March 17, 2023
Emboldened by an unprecedented third term, Chinese President Xi’s ambitions are inciting many firsts. In a meeting with members of the Chinese private sector in early March, President Xi accused Washington of enacting a policy of “containment” towards China- a term fraught with negative historic connotation and economic implications. This inaccurate, binary description of the relationship supports Xi’s recently announced vision of a new world order, “the global civilization initiative”, which unsurprisingly seeks to put China at the helm and minimize Washington. But Xi’s attempts to reinvent Chinese foreign policy and capitalize on the global uncertainty stemming from the Russian invasion of Ukraine are not going unchallenged.
It’s also increasingly clear that China’s demands as the world’s second largest economy are what’s informing its new geopolitical strategy. Last Friday, China brokered a historic deal between Iran and Saudi Arabia. It’s unusual for Beijing to step into the role of global mediator, but China is now Saudi Arabia’s top trading partner, and regional stability in the Gulf has assumed new significance. With its great energy dependence and appetite, China can’t afford unstable suppliers, and we can anticipate Beijing to again take up the role of global statesman in other regions where its economic interests are at stake.
It’s also in Russia’s interest to have a stable Gulf as its economic relations and weapons-dependence on Iran have increased over the course of its Ukraine invasion. But as Russia continues to attack Ukraine with no discernable end in sight, China might be angling to serve as a mediator between the battling nations. There are economic implications here as well- China’s trade with Russia hit a record high of $190 billion last year. Riding his success as a Gulf negotiator, Xi is anticipated to travel to Russia as soon as next week and he’s expected to have a phone call with Ukrainian President Zelenskyy after the visit. This would reportedly be the first conversation that the two leaders have had since the onset of the war.
But just as Xi has been establishing political alliances in its effort to take the global lead, Chinese efforts have incited the need for stronger alliances among its adversaries. On Thursday, Japan and South Korea met in Tokyo for their first summit in over a decade. Hours before the meeting, North Korea expressed itself by launching a long-range missile that landed in waters west of Japan. The threat from China and North Korea has necessitated that Japan and South Korea overcome their historic disputes and rebuild their economic and security relations; further developments here are anticipated.
In addition, the Australia-United Kingdom-United States “AUKUS” security pact, founded in fall 2021, is advancing its efforts to increase security in the Indo-Pacific region. This week, the trio announced that Australia will be getting its first nuclear-powered submarines, a least three of them from the United States. The issue of owning a nuclear-powered fleet has been contentious in Australia, which is committed to being a nuclear-free country. President Biden was quick to stress that the subs would be nuclear-powered, not nuclear armed, but it’s the Chinese who appear most miffed.

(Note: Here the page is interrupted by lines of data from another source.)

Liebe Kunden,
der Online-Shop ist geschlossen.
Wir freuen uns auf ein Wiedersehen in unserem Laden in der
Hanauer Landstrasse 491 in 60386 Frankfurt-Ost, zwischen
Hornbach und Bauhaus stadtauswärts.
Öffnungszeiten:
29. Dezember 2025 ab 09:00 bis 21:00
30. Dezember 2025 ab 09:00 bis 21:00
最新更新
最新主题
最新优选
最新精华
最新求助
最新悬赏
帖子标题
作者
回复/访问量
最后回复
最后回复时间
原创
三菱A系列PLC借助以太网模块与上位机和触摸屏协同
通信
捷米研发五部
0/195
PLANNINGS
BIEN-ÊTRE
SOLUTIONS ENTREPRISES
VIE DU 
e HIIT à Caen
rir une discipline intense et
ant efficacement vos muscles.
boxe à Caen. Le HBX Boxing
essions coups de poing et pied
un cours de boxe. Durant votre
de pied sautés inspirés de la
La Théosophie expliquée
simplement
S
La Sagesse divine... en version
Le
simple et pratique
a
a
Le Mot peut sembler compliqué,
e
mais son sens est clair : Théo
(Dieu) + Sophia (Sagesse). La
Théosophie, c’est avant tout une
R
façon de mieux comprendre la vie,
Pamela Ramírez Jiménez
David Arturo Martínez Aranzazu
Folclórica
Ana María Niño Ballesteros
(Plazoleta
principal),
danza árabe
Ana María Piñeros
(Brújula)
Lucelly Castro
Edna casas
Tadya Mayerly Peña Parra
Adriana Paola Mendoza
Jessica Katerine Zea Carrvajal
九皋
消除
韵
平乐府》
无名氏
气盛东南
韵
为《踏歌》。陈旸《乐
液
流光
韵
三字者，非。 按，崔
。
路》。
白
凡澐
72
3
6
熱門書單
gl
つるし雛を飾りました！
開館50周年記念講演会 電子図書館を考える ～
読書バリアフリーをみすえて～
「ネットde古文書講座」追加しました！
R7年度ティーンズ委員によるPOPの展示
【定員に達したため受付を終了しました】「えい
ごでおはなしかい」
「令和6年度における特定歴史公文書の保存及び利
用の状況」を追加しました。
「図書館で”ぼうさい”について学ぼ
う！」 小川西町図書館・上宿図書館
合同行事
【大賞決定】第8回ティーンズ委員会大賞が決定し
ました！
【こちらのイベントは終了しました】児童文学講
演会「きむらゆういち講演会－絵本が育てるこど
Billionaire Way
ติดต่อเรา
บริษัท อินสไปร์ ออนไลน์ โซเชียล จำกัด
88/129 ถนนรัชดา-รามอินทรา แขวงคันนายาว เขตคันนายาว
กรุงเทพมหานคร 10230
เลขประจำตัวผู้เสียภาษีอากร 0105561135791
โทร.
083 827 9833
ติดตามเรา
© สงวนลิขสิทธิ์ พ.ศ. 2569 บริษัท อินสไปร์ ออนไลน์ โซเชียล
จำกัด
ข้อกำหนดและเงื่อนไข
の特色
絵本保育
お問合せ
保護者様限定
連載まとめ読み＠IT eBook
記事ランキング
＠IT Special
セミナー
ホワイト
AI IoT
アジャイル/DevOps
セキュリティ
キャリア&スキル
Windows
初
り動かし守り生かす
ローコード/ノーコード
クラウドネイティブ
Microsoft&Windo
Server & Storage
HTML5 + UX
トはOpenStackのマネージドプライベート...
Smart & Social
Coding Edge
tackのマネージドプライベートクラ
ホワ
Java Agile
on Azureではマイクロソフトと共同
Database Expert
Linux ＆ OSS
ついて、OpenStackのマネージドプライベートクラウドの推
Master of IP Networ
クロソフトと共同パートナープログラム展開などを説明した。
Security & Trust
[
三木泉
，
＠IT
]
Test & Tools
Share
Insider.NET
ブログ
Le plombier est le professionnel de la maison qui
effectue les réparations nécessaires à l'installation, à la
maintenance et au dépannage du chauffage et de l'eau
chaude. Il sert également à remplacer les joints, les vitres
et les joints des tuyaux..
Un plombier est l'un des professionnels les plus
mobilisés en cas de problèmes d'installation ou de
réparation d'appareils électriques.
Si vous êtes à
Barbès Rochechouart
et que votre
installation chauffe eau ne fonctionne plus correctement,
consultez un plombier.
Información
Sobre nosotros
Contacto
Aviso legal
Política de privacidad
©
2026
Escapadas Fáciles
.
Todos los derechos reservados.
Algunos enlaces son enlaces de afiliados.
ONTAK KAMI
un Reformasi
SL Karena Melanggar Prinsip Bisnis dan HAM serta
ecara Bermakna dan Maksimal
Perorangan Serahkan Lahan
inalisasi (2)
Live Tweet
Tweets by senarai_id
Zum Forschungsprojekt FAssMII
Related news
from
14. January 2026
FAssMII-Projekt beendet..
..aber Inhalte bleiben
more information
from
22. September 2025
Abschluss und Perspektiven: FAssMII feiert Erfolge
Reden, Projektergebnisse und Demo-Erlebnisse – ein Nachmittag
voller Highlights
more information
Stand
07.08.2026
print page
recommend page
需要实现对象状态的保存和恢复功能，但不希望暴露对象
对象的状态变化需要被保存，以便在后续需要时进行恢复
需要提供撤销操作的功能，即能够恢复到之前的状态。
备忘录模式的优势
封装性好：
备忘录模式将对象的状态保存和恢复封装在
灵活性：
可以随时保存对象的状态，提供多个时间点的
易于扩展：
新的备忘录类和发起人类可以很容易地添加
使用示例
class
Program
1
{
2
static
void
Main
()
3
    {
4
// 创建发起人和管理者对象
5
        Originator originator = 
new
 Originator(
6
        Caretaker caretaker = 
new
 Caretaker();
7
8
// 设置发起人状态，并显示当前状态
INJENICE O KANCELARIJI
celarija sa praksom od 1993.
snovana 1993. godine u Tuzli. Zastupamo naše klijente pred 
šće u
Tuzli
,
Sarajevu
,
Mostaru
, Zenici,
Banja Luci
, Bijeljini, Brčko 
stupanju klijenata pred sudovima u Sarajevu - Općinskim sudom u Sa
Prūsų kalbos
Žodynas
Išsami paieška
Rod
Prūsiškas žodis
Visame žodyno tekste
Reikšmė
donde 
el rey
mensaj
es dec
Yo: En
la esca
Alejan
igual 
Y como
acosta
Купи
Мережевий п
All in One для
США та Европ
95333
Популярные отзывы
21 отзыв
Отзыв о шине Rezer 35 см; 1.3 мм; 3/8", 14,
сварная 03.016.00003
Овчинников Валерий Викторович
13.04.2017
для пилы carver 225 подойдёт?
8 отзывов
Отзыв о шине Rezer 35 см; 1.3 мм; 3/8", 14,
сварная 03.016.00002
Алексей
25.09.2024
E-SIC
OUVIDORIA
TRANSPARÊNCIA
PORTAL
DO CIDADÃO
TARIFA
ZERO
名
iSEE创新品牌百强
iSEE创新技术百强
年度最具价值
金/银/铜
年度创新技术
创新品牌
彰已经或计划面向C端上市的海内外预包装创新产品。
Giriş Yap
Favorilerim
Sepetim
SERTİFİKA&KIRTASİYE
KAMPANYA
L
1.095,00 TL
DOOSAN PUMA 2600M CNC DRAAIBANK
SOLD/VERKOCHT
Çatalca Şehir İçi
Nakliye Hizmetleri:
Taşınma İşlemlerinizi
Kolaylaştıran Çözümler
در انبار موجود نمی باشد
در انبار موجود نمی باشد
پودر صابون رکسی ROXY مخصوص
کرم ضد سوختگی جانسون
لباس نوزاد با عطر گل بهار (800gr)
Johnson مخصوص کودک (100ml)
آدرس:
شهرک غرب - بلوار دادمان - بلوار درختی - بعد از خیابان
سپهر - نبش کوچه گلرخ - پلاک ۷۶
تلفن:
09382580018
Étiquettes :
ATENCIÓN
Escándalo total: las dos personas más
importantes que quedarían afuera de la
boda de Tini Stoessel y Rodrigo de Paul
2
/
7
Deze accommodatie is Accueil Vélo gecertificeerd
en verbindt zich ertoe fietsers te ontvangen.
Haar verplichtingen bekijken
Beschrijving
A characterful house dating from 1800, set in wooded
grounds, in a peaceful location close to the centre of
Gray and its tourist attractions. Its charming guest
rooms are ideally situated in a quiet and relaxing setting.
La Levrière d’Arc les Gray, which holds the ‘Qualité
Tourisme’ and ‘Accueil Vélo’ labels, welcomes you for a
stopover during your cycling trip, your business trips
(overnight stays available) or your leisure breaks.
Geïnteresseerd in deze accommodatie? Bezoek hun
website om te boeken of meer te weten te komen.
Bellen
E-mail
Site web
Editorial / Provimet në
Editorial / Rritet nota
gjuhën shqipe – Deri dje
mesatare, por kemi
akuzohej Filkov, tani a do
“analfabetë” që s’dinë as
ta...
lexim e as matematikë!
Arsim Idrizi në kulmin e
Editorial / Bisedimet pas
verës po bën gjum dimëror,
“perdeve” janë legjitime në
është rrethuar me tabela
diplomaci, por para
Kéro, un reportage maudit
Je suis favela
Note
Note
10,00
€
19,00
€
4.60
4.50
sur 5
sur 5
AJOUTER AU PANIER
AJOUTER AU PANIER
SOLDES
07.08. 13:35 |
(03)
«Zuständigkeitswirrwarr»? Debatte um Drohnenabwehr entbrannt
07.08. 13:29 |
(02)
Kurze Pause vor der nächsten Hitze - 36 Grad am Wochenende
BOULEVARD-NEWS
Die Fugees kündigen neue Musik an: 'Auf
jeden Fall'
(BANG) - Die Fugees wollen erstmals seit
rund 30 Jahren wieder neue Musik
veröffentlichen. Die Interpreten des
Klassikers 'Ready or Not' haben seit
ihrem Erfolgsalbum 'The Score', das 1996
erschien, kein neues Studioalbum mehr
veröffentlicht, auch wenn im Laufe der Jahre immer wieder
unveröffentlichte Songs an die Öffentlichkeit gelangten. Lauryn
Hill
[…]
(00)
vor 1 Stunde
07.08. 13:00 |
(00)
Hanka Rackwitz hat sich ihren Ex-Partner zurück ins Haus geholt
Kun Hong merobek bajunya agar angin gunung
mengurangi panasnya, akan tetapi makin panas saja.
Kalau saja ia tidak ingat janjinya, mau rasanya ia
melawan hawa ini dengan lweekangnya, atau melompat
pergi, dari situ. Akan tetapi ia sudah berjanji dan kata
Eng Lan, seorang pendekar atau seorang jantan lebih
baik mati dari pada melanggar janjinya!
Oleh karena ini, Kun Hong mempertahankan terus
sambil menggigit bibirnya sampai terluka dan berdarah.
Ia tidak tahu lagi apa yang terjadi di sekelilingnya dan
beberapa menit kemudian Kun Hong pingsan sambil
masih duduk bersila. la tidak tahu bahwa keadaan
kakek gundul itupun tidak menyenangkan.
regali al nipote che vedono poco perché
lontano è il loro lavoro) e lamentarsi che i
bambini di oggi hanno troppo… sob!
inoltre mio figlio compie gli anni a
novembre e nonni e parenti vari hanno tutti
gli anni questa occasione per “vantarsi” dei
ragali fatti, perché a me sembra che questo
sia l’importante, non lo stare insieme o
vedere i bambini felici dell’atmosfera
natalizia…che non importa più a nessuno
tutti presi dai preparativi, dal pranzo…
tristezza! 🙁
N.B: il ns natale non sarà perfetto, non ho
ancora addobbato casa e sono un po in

The subs will grant Australia with the ability to travel farther and more quickly, and potentially carry out long-range strikes as needed. The nuclear fleet underscores the imperative for regional security and the threat imparted by Beijing. While Washington’s previous efforts on Asian security were primarily in the form of bilateral agreements, there is now an incentive to empower independent interactions among regional allies. But it’s murky territory, as by now many regional players like Australia have strong trade relationships with China, and it’s unclear if Beijing will seek to economically punish them for upping their physical defense.